Yuja Wang Records the Shostakovich Piano Concertos with the Boston Symphony Orchestra and Andris Nelsons

Deutsche Grammophon announces the release of Shostakovich: The Piano Concertos | Solo Works, featuring the electrifying artistry of Yuja Wang. The album marks the culmination of the Boston Symphony Orchestra’s decade-long, GRAMMY Award®-winning Shostakovich cycle and is released to coincide with the 50th anniversary of the composer’s death. It showcases the star pianist’s performances with the BSO under the baton of its Music Director Andris Nelsons of Shostakovich’s two contrasting piano concertos—No. 1 in C minor and No. 2 in F major (“Yuja Wang … navigated both works with conviction and fearless technique” – Boston Globe). Also included are six of Shostakovich’s Preludes and Fugues for solo piano, works which have been chosen by Yuja from the composer’s Opp. 34 & 87, and which offer a more intimate glimpse into his pianistic world.
Recorded at Boston’s Symphony Hall by a team headed by legendary Hollywood producer Shawn Murphy and BSO lead recording engineer Nick Squire, the album will be released in standalone digital, CD and vinyl formats on May 2. The Andante from Piano Concerto No. 2 is available digitally from March 14, while the Prelude in A minor, Op. 87/2a will be issued on April 11. Yuja’s concerto recordings will also form part of the BSO’s comprehensive Shostakovich anthology, which contains all 15 symphonies, key incidental works, new recordings of the complete piano, violin, and cello concertos—the latter with soloists Baiba Skride and Yo-Yo Ma respectively—and the first commercial audio release in over 20 years of the composer’s only full-length opera, Lady Macbeth of the Mtsensk District. The anthology is released digitally and as a 19-CD box set on March 28.
Shostakovich’s Piano Concerto No. 1 in C minor is a work brimming with youthful energy and sardonic wit. Composed in 1933, shortly after the completion of Lady Macbeth and during a period of relative personal tranquility, it represents a fascinating blend of styles and influences. Originally conceived as a trumpet concerto, it was eventually expanded by the composer into a double concerto for piano and trumpet, accompanied by a string orchestra. This unusual instrumentation, combined with Shostakovich’s characteristic humour and penchant for musical parody—here including sly references to Beethoven, Haydn, and even popular tunes—results in a work both virtuosic and playfully subversive.

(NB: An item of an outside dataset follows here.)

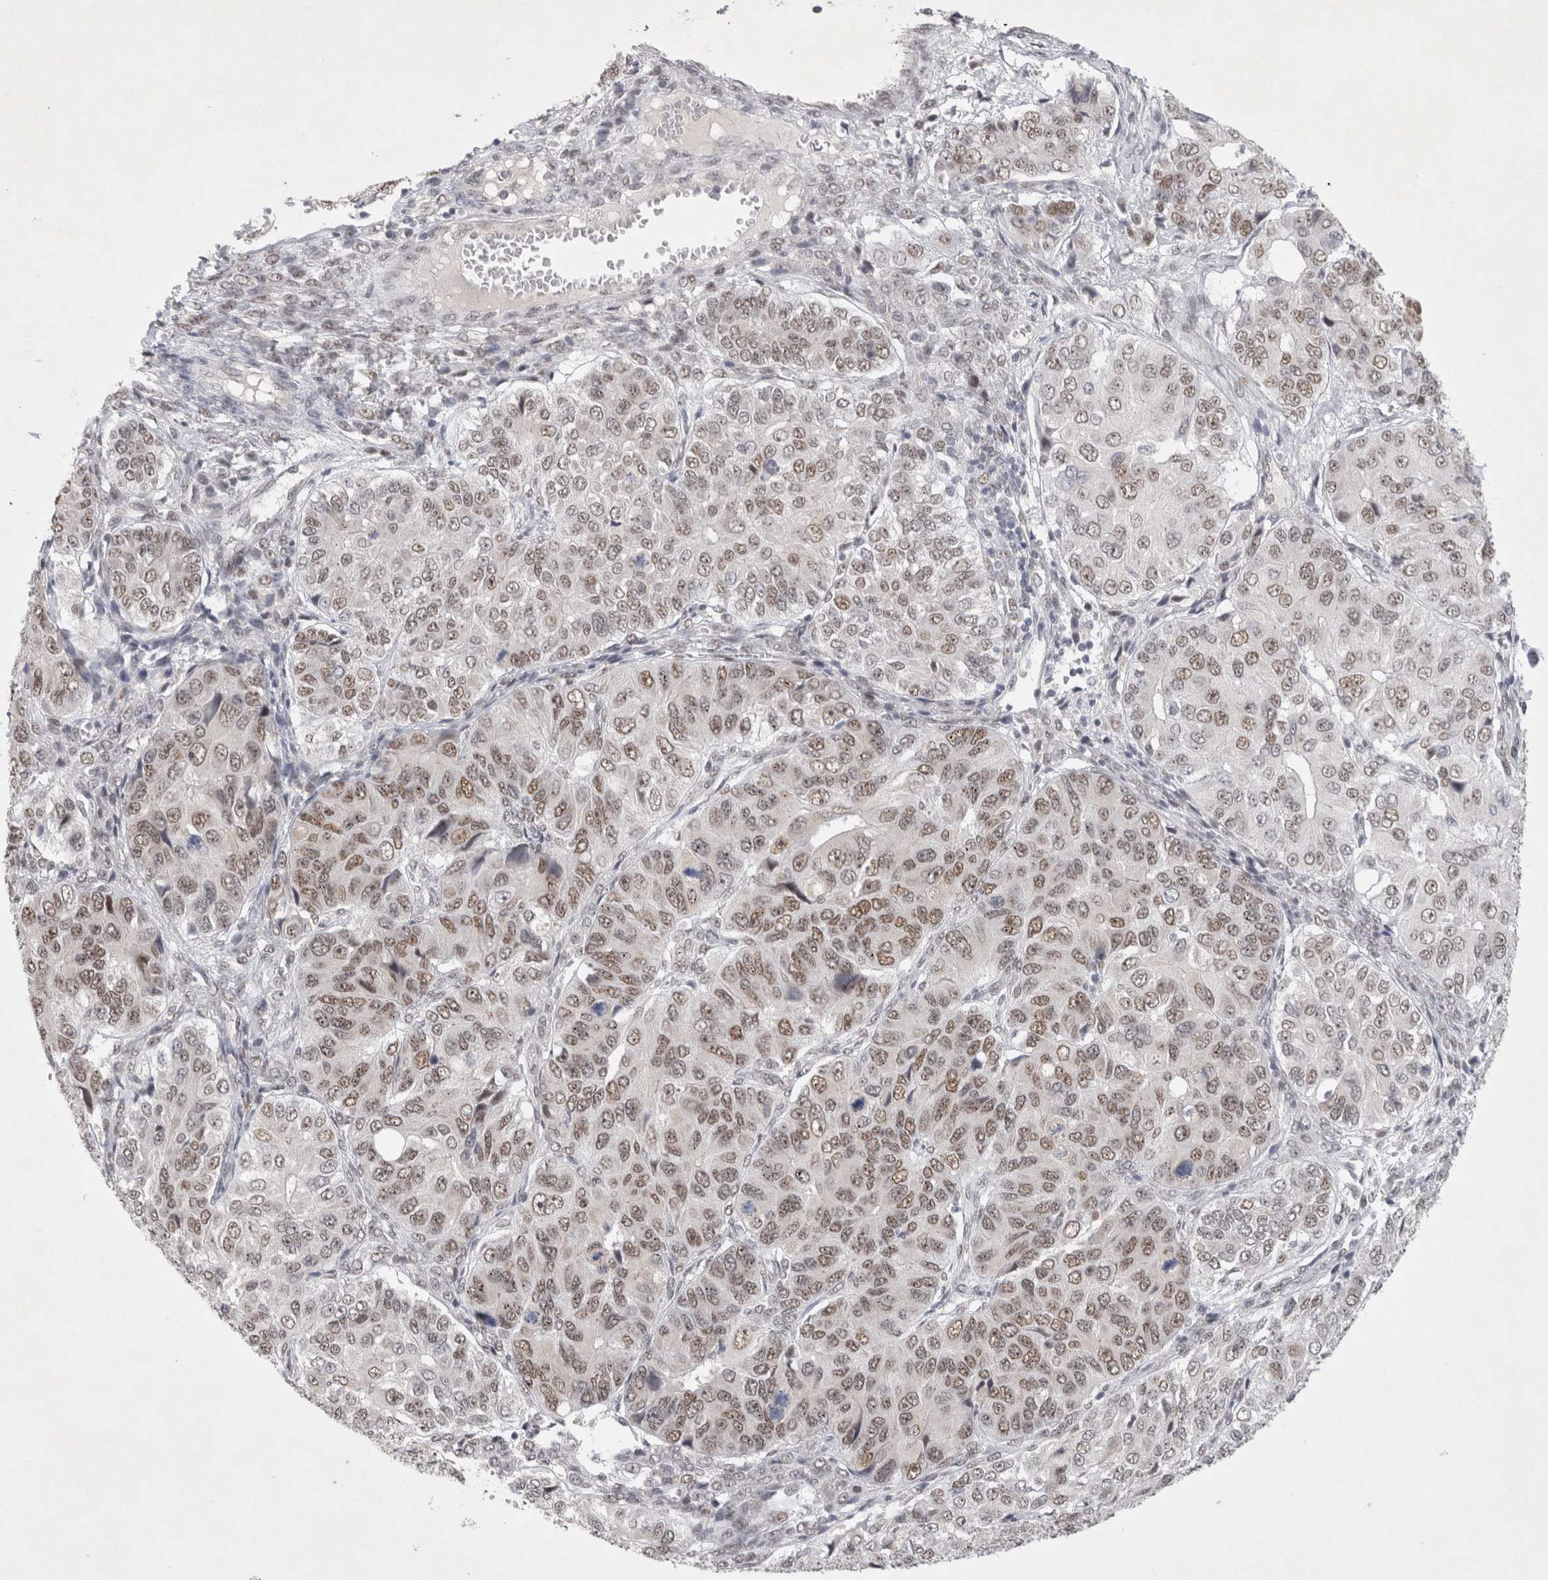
{"staining": {"intensity": "moderate", "quantity": ">75%", "location": "nuclear"}, "tissue": "ovarian cancer", "cell_type": "Tumor cells", "image_type": "cancer", "snomed": [{"axis": "morphology", "description": "Carcinoma, endometroid"}, {"axis": "topography", "description": "Ovary"}], "caption": "Immunohistochemical staining of ovarian endometroid carcinoma shows medium levels of moderate nuclear protein staining in approximately >75% of tumor cells.", "gene": "RECQL4", "patient": {"sex": "female", "age": 51}}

The interplay between Yuja’s piano and BSO principal Thomas Rolfs’ characterful trumpet, backed by the vibrant BSO strings, is pure delight. As the pianist herself observes, “Every time I take it up, it feels like there’s another layer of dark humor to come out … there’s so much making fun of Beethoven, of Bach, of almost everything we know.”
“Yuja Wang is a truly extraordinary musician,” says Nelsons. “We are thrilled to share this recording as part of our complete Shostakovich box set with Deutsche Grammophon, and the Boston Symphony Orchestra and I are immensely grateful to Yuja for joining us on this landmark project. Her joyful interplay with the BSO’s brilliant principal trumpet, Tom Rolfs, brings out the humor and pathos of the First Concerto, while she masters the cinematic sweep of the Second Concerto with effortless elegance and bravura. Yuja’s technical brilliance and boundless musical energy are a perfect match for the genius of Shostakovich’s music, which contains the breadth of the human experience in the twentieth century and beyond.”

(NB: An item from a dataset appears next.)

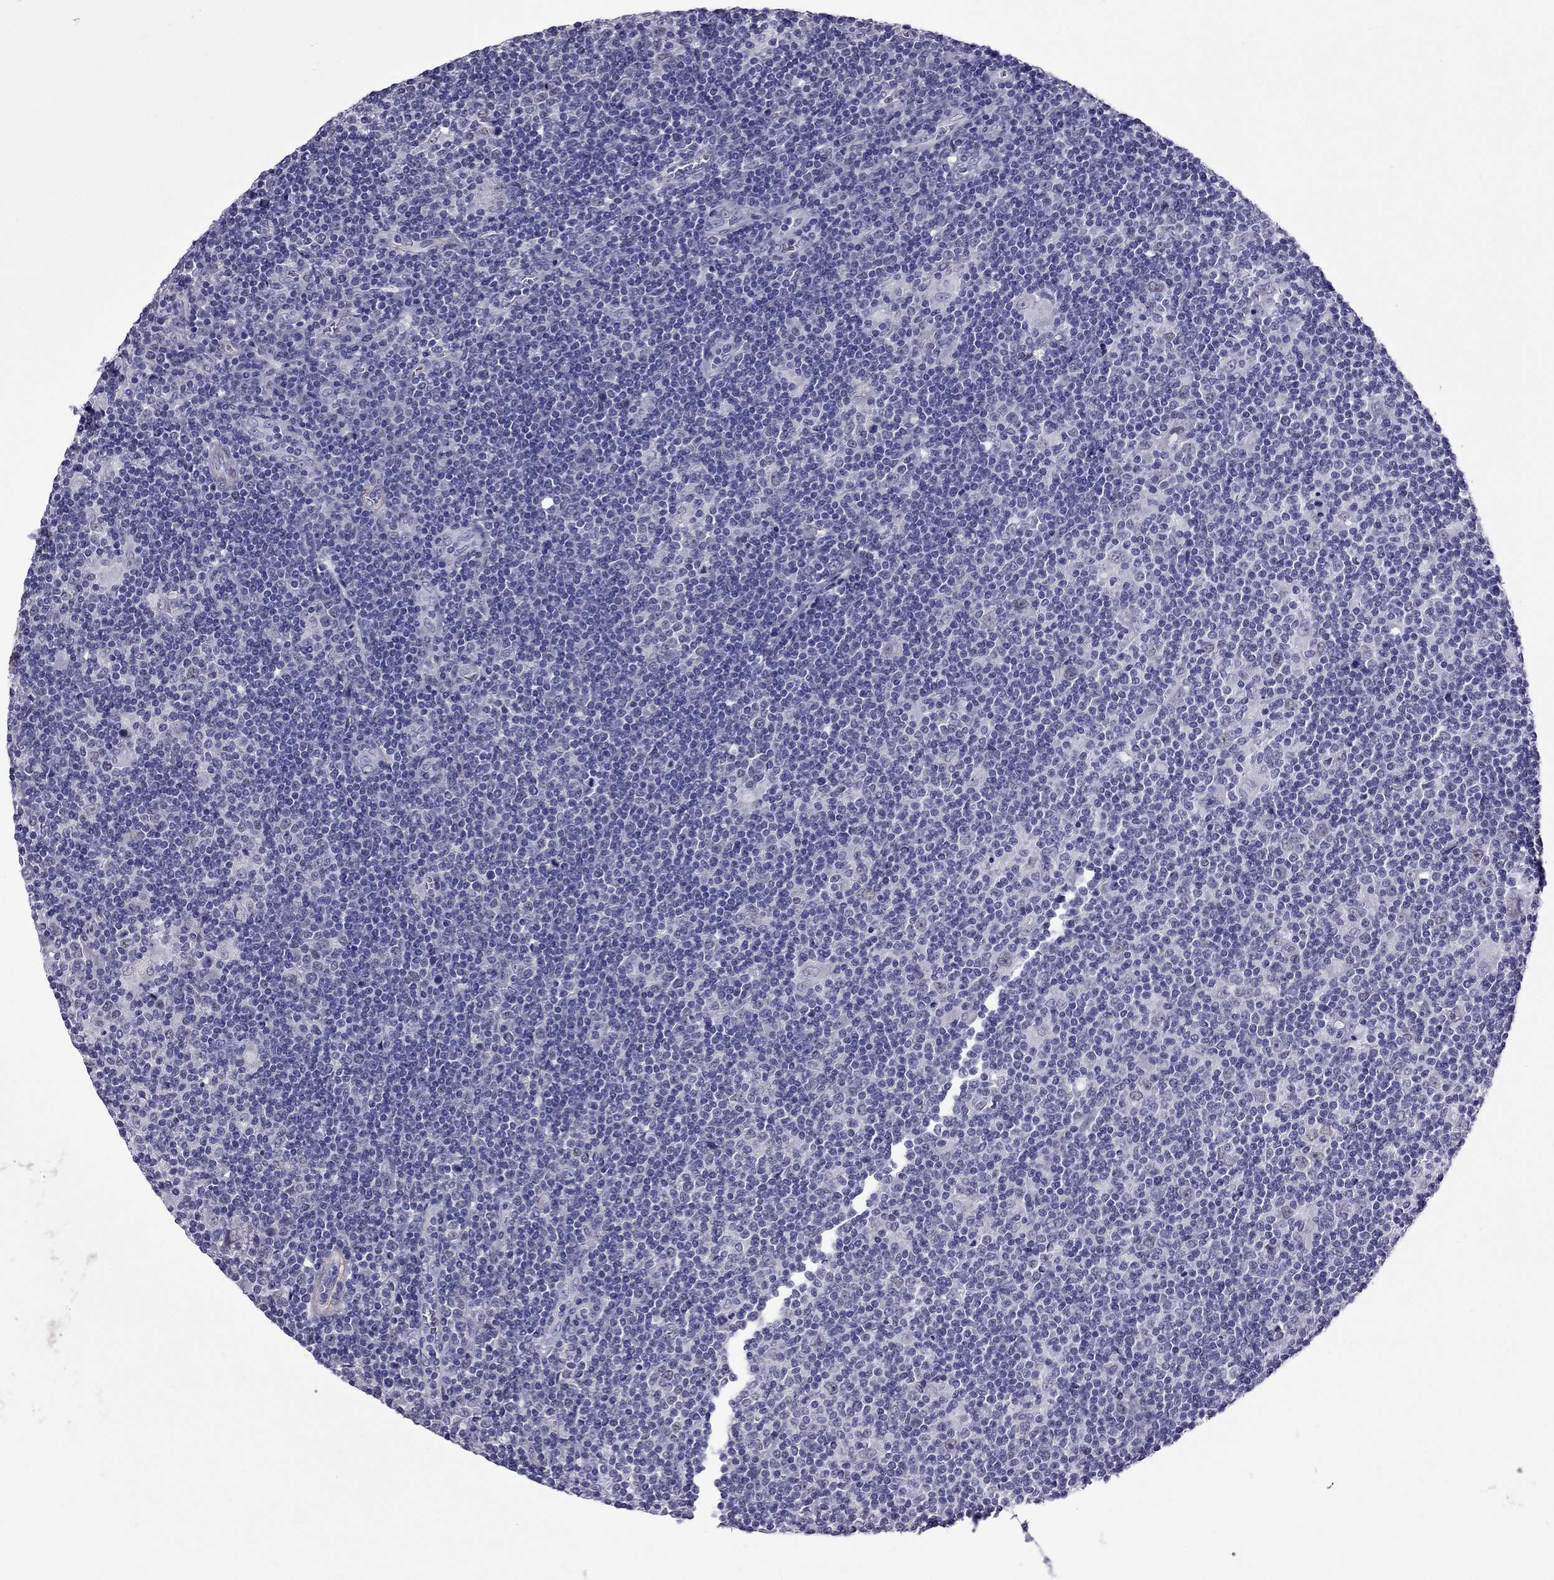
{"staining": {"intensity": "negative", "quantity": "none", "location": "none"}, "tissue": "lymphoma", "cell_type": "Tumor cells", "image_type": "cancer", "snomed": [{"axis": "morphology", "description": "Hodgkin's disease, NOS"}, {"axis": "topography", "description": "Lymph node"}], "caption": "The micrograph exhibits no staining of tumor cells in lymphoma. (DAB immunohistochemistry visualized using brightfield microscopy, high magnification).", "gene": "CHRNA5", "patient": {"sex": "male", "age": 40}}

Almost a quarter of a century separates the First Concerto from its successor—a period of immense personal and political turmoil for Shostakovich, shaped by purges, war and the resurgence of Stalinist repression. Such darkness is not, however, reflected in the Piano Concerto No. 2 in F major, composed in 1957 as a 19th-birthday gift for his son Maxim.
Yuja’s performance captures the light, often jokey mood of the outer movements—revealing, as she notes, Shostakovich’s “shy, kind of quiet, childish” nature—as well as the tender lyricism of the central slow movement. The BSO, under Nelsons’ assured direction, provides a rich and supportive backdrop that allows her nuanced playing to shine.
The album concludes with six works chosen from two sets of solo pieces: the 24 Preludes, Op. 34, influenced by Prokofiev and contemporaneous with the First Concerto, and the 24 Preludes and Fugues, Op. 87 of 1950–51—a highly original 20th-century tribute to Bach. Yuja’s technical command and expressive range are perfectly suited to the demands of this music, bringing out the intricate counterpoint and emotional weight of these often-overlooked gems.
Taken as a whole, this album is a testament to the deep connection felt by Yuja Wang, the BSO, and Andris Nelsons to this composer’s music, and a fitting culmination to a remarkable Shostakovich cycle.